Honor language-specific rules for text-transform
text-transform: uppercase defines some language-specific rules such as i/İ for Turkic languages and άι/ΑΪ for Greek.
As shown with the following html, WeasyPrint does not seem to respect those rules:
<!DOCTYPE html>
<html xmlns="http://www.w3.org/1999/xhtml" lang="tr">
<body>
<table>
<tr>
<th>Turkish:</th>
<td style="text-transform: uppercase">a b c ç d e f g ğ h ı i j k l m n o ö p r s ş t u ü v y z</td>
</tr>
<tr>
<th>Expected:</th>
<td>A B C Ç D E F G Ğ H I İ J K L M N O Ö P R S Ş T U Ü V Y Z</td>
</tr>
<tr>
<th>Greek:</th>
<td lang="el" style="text-transform: uppercase">ά ή άι</td>
</tr>
<tr>
<th>Expected:</th>
<td>Α Ή ΑΪ</td>
</tr>
</table>
</body>
</html>
Renders as:

Firefox and Chrome handle it properly:

I’m also attaching the generated pdf.pdf with WeasyPrint 57.0.
We could rely on pyICU, but it should be possible to handle all the exceptions manually instead of depending on an external library.

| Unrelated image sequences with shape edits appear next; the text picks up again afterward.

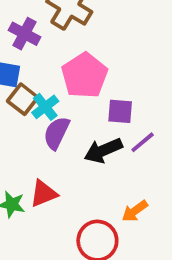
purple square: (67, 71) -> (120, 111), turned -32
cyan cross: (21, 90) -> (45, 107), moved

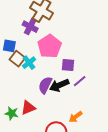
purple cross: (24, 34) -> (30, 27), moved
purple semicircle: (56, 133) -> (45, 85), moved

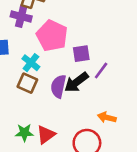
brown square: (17, 59) -> (27, 83), moved
red triangle: (28, 108) -> (46, 135), moved
orange arrow: (76, 117) -> (107, 117), turned 64

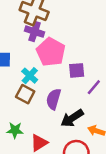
purple cross: (21, 16) -> (35, 32), moved
black arrow: (76, 82) -> (72, 118), moved
green star: (24, 133) -> (15, 130), moved

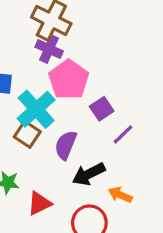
purple square: (77, 70) -> (102, 109), turned -35
cyan cross: (30, 76) -> (36, 109), size x1.6

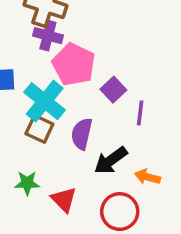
purple line: (123, 134) -> (140, 113), turned -30
red triangle: (39, 203) -> (64, 200), turned -40

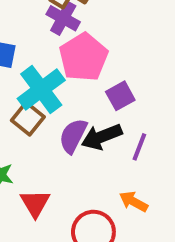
purple line: (140, 113) -> (139, 147), moved
black arrow: (111, 160) -> (102, 137), moved

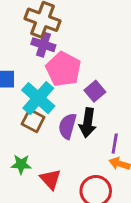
black arrow: (102, 137) -> (88, 123), turned -48
purple line: (139, 147) -> (115, 144), moved

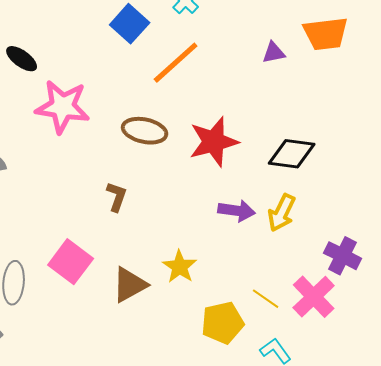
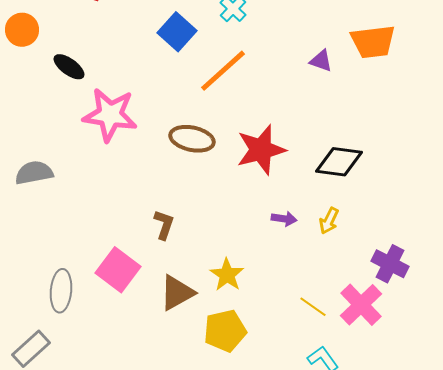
purple triangle: (274, 53) -> (321, 61), turned 30
brown L-shape: (117, 197) -> (164, 225), moved
purple arrow: (237, 211) -> (284, 219), size x0.7
yellow arrow: (282, 213) -> (329, 221), size x0.7
yellow pentagon: (223, 323) -> (225, 331), moved

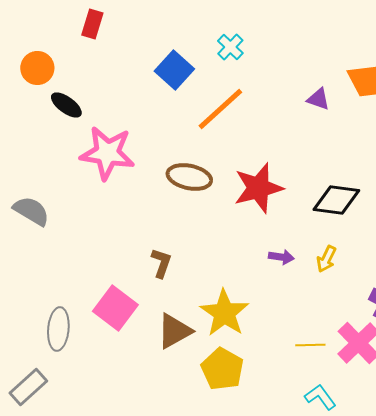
orange circle: (22, 30) -> (37, 68), moved
gray semicircle: (34, 173) -> (31, 211), turned 42
yellow star: (227, 275) -> (224, 313), size x1.4
yellow line: (313, 307) -> (310, 345), turned -36
yellow pentagon: (225, 331) -> (222, 369), turned -30

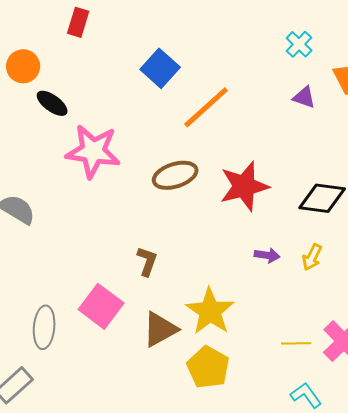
cyan cross: (230, 47) -> (299, 44), moved
brown ellipse: (189, 177) -> (175, 175), turned -30

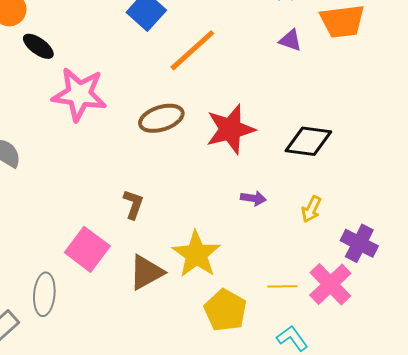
yellow arrow: (312, 257) -> (311, 209), moved
gray ellipse: (44, 327) -> (44, 294), moved
yellow pentagon: (208, 367) -> (225, 310), moved

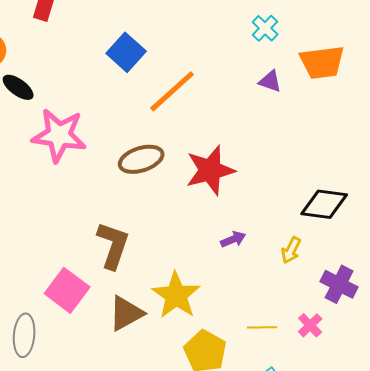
black diamond: (308, 141) -> (324, 204), moved
purple arrow: (253, 198) -> (233, 239), turned -30
brown L-shape: (133, 204) -> (113, 245), size x1.6
pink cross: (330, 284) -> (310, 325), size x0.6

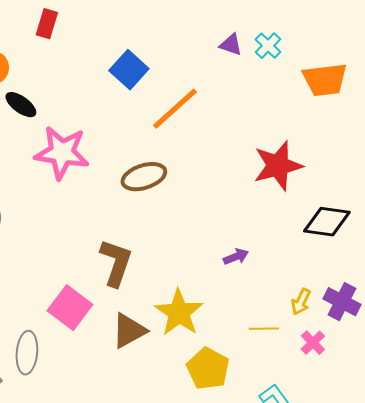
purple triangle: (270, 81) -> (231, 45), moved
red star: (210, 170) -> (278, 166), moved
yellow arrow: (291, 250) -> (301, 302), moved
yellow line: (262, 327) -> (264, 329), moved

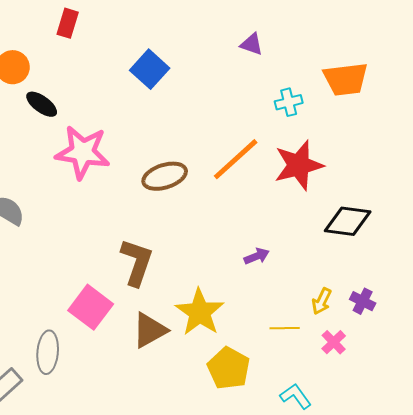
cyan cross: (268, 46) -> (289, 102), moved, turned 32
orange line: (175, 109) -> (236, 159), moved
purple cross: (342, 302) -> (363, 301), size x0.7

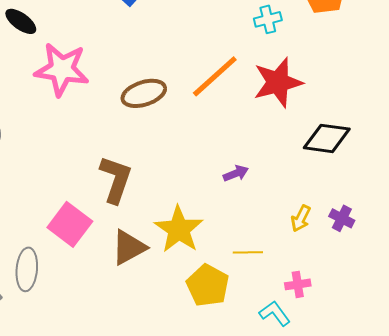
yellow line: (285, 328) -> (248, 252), moved
pink cross: (334, 342) -> (298, 284), moved, turned 35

According to ICU’s repository, it looks like we have only 3 exceptions:
- Turkish/Azeri
- Greek
- Lithuanian
The goal is to change these functions to take style['lang'] as a parameter and to handle the language-specific differences using naive Python code (there’s no need to optimize this code that shouldn’t be called often).
The "hard" part is to understand what’s exactly defined in ICU’s file 😁️.
That’s a good issue for a first-time contributor, if anyone’s interested in this feature we’ll be happy to help you add some code for it!